Po przejściu fali uciekinierów, jeszcze tego samego dnia, rozpoczął się rabunek Zakładu Leczniczego (skąd wcześniej ewakuowano szpital niemiecki).
23 lipca w Nałęczowie miało miejsce spontaniczne rozbrajanie nielicznych znajdujących się tu jeszcze Niemców przez młodych mężczyzn z Nałęczowa. Mimo okrucieństw okupanta, brutalnie traktowani byli przez Polaków, jedynie Ukraińcy.
Tego dnia wchodzą do Nałęczowa partyzanci AK - kompania porucznika "Wenedy" - Edwarda Wrotniaka z X rejonu AK Nałęczów - Wąwolnica. Akowcy wzięli do niewoli jeszcze kilku Niemców, podobno kilku też zabili.

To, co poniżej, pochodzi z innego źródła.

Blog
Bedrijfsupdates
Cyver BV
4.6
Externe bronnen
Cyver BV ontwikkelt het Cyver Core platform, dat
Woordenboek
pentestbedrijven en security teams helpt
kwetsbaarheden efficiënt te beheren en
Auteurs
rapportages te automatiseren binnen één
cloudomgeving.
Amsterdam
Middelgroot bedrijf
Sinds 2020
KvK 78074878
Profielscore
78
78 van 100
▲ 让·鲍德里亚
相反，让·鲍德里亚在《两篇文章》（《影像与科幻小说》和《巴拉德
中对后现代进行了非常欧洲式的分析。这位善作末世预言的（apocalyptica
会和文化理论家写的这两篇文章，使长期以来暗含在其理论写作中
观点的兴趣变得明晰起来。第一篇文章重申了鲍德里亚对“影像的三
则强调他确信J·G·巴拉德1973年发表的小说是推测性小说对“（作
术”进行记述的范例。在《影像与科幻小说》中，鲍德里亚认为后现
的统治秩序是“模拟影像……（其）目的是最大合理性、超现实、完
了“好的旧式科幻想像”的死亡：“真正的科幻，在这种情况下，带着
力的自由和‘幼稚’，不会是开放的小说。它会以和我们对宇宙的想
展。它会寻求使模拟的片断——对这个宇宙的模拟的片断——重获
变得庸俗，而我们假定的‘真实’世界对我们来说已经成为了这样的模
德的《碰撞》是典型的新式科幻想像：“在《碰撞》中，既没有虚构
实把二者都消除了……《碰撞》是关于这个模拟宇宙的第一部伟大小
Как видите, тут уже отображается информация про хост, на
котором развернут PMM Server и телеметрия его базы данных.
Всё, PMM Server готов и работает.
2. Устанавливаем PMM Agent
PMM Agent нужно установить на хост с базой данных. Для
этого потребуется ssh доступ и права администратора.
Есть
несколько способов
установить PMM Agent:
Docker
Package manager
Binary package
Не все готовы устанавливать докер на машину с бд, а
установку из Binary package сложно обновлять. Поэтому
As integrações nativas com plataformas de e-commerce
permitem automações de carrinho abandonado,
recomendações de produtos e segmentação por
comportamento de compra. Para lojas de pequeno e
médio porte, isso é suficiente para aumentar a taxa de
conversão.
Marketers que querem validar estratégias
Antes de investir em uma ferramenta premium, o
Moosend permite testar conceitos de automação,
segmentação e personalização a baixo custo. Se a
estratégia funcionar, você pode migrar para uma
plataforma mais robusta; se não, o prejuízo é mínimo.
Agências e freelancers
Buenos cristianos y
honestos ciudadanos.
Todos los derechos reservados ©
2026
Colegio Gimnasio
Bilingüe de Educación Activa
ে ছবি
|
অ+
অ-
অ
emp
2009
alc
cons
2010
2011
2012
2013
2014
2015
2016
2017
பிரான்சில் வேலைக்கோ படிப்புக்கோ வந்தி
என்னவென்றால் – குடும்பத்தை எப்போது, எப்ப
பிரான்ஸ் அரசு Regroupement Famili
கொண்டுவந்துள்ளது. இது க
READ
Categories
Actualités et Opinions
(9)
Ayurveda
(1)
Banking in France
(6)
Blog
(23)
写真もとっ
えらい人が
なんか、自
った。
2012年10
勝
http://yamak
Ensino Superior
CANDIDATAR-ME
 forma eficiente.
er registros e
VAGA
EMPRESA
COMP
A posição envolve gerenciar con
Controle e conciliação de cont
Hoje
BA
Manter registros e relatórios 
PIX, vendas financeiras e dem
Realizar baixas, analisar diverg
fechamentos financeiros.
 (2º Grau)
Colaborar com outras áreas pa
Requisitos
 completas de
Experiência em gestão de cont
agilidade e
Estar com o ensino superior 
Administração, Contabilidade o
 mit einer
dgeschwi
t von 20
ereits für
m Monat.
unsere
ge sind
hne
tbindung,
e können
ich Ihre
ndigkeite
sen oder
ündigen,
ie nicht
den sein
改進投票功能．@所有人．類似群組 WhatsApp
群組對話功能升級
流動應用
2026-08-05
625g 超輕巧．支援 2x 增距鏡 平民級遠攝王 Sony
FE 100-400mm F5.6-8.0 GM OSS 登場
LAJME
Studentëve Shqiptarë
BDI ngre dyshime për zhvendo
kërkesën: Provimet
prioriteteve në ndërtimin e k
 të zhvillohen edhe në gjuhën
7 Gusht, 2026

Nałęczów był wolny, ale Niemcy przebywali wtedy jeszcze w północnej części gminy Nałęczów. 24 lipca po zaatakowaniu przez partyzantów BCh niemieckiego pociągu pancernego, z którego w odwecie ostrzelano zabudowania wsi Drzewce. Zginęło wówczas pięciu mieszkańców wsi, 9 kolejnych Niemcy zmusili do naprawy torów a potem zabrali ze sobą. Wrócił tylko jeden z nich.
Tego samego dnia, 24 lipca, weszły do Nałęczowa oddziały Armii Czerwonej. W rok później (w maju 1945) bolszewiccy "wyzwoliciele" zabili 17 żołnierzy AK z oddziału Tadeusza Orłowskiego ps. "Szatan" - tak siepacze generalissimusa rozumieli braterstwo broni.